Arrivato lì vede soldati di Simo.
Si aggrappa alle gambe di uno dei suoi salvatori che intuisce che qualcosa non va.
L’uomo chiede e ottiene un mezzo di trasporto dai cetnici, rifiutando di lasciare Zijo in loro “custodia”.
Portano il bambino a Zvornik e lo consegnano nelle mani degli osservatori Onu, che lo ricoverano nell’ospedale della città. Rimane la 2 anni e 8 mesi.
Nel 1995, la Croce Rossa Norvegese lo fa trasferire presso l’istituto riabilitativo “S. Milosević” di Igalo, in Montenegro.
L’anno dopo viene trasferito all’orfanotrofio di Bijeloj, dove rimarrà per cinque anni.
Nel 2001 ritorna in Bosnia.
Va a vivere a Tuzla, una grande città multietnica con oltre 300.000 abitanti.
Studia, si impegna e si diploma alla scuola alberghiera.
Dei tragici eventi che hanno distrutto il suo piccolo mondo, ricorda tutto.
Le sue notti sono popolate di incubi.
Nel 2004, un dei sui cugini, responsabile dell’associazione Rom di Skočić, lo invita a raccontare la sua storia e a denunciare i fatti avvenuti nel luglio del 1992.
Ma Zijo è solo, ha solo l’appoggio di suo cugino, la comunità Rom non lo sostiene.
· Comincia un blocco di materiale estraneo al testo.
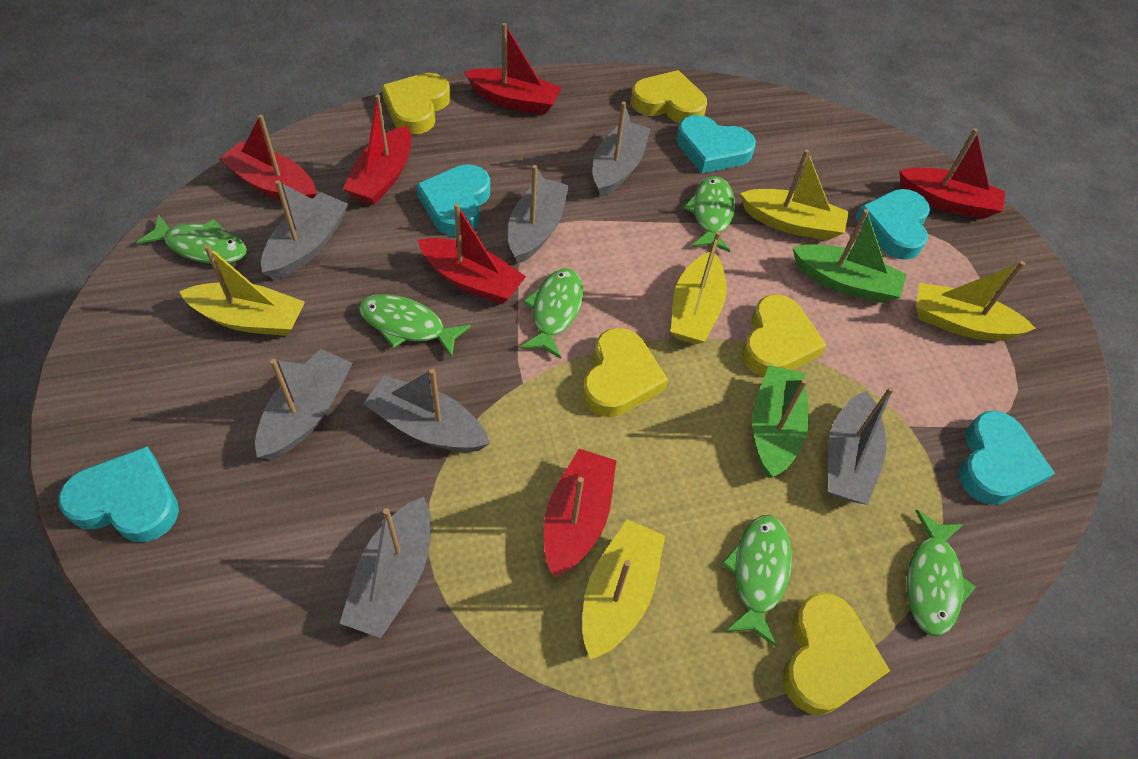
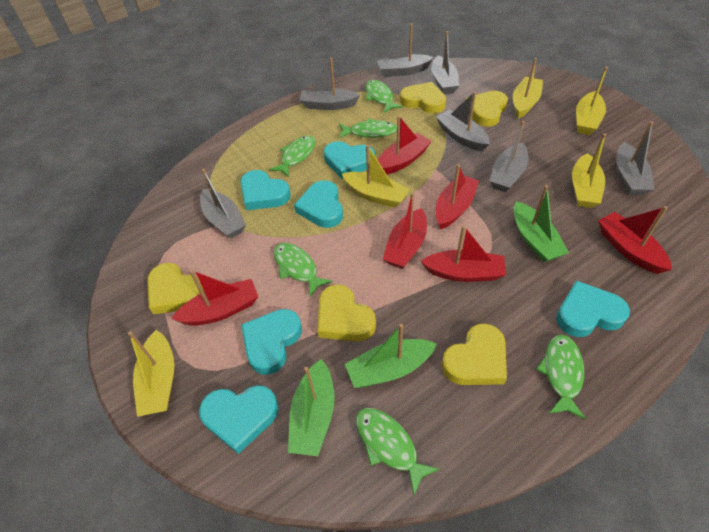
green boat: [752,365,809,478] [793,209,907,303] = 2 -> [288,359,335,456] [345,324,437,388] [514,185,569,262] = 3
turquoise heart: [58,446,179,542] [416,164,490,236] [676,115,756,173] [855,189,930,260] [959,411,1055,505] = 5 -> [199,385,279,454] [240,170,291,210] [241,309,302,375] [294,180,343,228] [324,141,375,179] [556,280,630,337] = 6

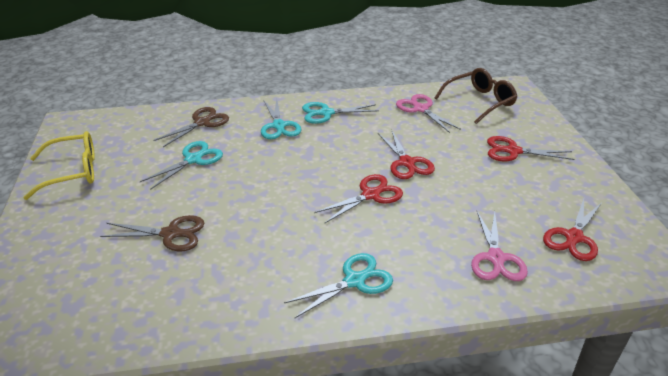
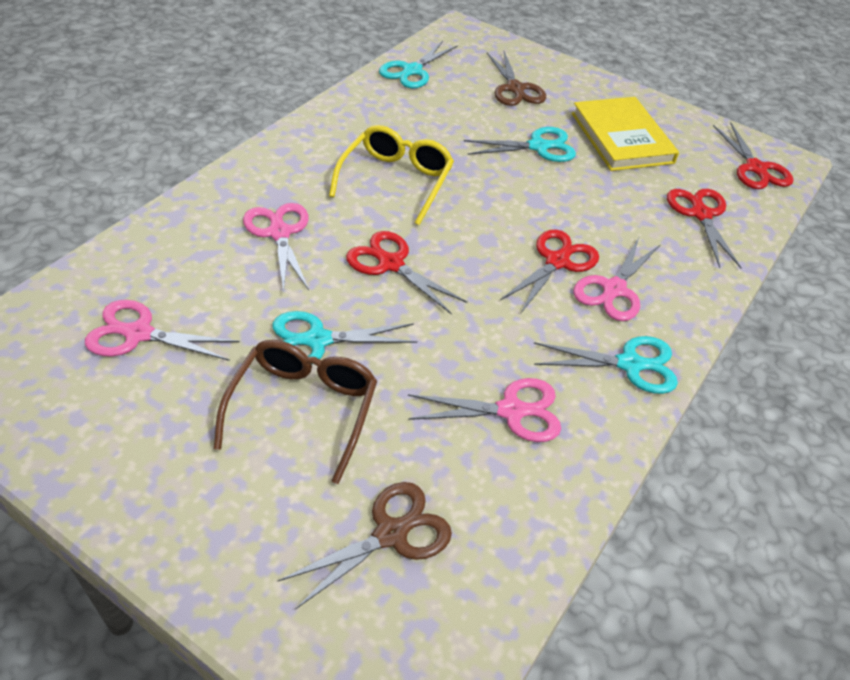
pink scissors: [396,94,461,133] [471,211,528,281] = 2 -> [85,300,240,361] [243,203,309,293] [408,378,561,442] [573,237,661,321] = 4
yellow book: none = 0 -> [572,97,679,171] = 1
In più il Tribunale Penale Internazionale dell’Aja non accetta più nuove denunce, dal momento che l’Onu ha da poco elaborato una completion strategy (con la risoluzione 1053/2003), con lo scopo di alleggerire il complesso lavoro della corte.
Così decide di rivolgersi alla Camera per i crimini di guerra di Belgrado, costituita dalle autorità nazionali e internazionali nel 2003. Zijo scrive a Nataša Kandić , attivista serba per i diritti umani, che accoglie immediatamente la sua denuncia.
Parte per Belgrado, con un carico pesante di ricordi.
È da tanto che non apre alcuni cassetti della sua memoria, ma deve farlo, perché il mondo deve sapere cosa è accaduto alla sua famiglia e alla sua gente a Skočić.
Zijo è il primo Rom a denunciare i crimini commessi contro il suo popolo.
Nel 2009 in tribunale rivede per la prima volta “Simo il cetnico”.
Rivive quei tragici momenti.
Il profondo dolore che ha dentro forse lo accompagnerà per tutta la vita, perché quello che ha vissuto è davvero troppo per qualsiasi essere umano.
Il tribunale riconosce la colpevolezza del cetnico e dei suoi uomini.
Dopo la sentenza Zijo dichiara: «La giustizia terrena mi interessa fino ad un certo punto. È la verità a interessarmi, ed in qualche maniera è già venuta fuori. Credo più nella giustizia di un altro mondo. In quella degli uomini ci credo relativamente. Una sentenza non riporta certamente indietro la mia famiglia».
Niente cancellerà l’orrore del massacro di Skočić.
Oggi Zijo è un uomo che è riuscito a non abbandonarsi all’odio e a ricostruire la sua vita.